%%

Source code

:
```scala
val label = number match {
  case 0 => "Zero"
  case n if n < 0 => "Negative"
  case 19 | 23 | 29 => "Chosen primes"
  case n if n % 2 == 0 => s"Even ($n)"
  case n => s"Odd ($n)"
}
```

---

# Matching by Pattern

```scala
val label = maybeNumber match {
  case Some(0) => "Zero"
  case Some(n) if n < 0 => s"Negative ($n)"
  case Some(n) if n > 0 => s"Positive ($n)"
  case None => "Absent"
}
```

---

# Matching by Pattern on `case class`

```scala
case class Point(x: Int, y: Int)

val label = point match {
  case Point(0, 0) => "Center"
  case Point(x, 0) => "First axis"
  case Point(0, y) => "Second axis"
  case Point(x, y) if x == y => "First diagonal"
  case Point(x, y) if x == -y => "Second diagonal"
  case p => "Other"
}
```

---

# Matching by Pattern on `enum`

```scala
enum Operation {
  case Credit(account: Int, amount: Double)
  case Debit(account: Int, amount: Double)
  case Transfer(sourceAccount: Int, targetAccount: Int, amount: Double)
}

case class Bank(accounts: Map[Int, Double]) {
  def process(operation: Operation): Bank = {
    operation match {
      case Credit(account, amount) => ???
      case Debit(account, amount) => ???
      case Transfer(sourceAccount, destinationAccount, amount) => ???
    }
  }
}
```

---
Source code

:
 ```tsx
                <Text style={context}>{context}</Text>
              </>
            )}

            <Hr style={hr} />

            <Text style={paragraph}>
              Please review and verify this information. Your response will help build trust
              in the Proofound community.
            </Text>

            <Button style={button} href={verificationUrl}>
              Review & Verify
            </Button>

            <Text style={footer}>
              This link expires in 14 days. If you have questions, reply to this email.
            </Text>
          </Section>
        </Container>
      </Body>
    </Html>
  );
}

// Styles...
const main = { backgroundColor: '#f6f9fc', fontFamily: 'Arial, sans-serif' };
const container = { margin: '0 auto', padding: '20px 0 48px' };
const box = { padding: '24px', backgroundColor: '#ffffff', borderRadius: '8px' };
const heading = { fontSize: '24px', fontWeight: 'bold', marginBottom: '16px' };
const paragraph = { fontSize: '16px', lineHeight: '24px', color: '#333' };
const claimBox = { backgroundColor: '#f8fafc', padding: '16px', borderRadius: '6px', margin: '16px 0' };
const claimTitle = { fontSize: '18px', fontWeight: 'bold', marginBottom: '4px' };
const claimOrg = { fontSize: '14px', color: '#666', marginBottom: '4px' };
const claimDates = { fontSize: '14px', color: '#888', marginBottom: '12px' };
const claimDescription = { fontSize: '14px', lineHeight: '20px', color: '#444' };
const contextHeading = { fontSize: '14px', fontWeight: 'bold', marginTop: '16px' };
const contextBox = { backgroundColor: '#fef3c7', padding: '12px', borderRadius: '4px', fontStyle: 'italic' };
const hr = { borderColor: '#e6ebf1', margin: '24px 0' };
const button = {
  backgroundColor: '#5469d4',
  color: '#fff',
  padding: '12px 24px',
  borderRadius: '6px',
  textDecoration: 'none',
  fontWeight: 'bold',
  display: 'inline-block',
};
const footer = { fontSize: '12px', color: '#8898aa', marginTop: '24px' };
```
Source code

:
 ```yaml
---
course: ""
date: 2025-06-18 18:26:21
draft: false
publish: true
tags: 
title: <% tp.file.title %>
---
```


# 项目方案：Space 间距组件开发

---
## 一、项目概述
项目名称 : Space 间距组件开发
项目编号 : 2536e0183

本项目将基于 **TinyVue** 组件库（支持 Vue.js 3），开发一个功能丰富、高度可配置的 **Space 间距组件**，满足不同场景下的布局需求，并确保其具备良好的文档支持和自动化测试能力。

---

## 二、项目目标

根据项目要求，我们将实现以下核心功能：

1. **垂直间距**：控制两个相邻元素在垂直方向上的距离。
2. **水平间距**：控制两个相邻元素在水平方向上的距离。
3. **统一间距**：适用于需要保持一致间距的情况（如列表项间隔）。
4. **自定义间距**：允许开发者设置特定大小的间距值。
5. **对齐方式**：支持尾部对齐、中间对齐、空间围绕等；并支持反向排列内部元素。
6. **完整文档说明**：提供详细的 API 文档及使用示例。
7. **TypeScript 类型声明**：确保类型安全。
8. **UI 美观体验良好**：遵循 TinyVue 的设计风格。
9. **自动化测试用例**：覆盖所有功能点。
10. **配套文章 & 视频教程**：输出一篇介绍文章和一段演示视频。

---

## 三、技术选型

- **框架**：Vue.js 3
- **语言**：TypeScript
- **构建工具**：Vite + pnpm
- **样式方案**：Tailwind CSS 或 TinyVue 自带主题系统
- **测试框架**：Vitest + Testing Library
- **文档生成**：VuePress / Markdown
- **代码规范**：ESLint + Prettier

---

%%

▶ **WHAT TO DO**
From the line containing "8. **UI 美观体验良好**：遵循 TinyVue 的设计风格。" down to the last line of the data, transcribe every line exactly; nothing else should appear.

▶ **EXPECTED ANSWER**
8. **UI 美观体验良好**：遵循 TinyVue 的设计风格。
9. **自动化测试用例**：覆盖所有功能点。
10. **配套文章 & 视频教程**：输出一篇介绍文章和一段演示视频。

---

## 三、技术选型

- **框架**：Vue.js 3
- **语言**：TypeScript
- **构建工具**：Vite + pnpm
- **样式方案**：Tailwind CSS 或 TinyVue 自带主题系统
- **测试框架**：Vitest + Testing Library
- **文档生成**：VuePress / Markdown
- **代码规范**：ESLint + Prettier

---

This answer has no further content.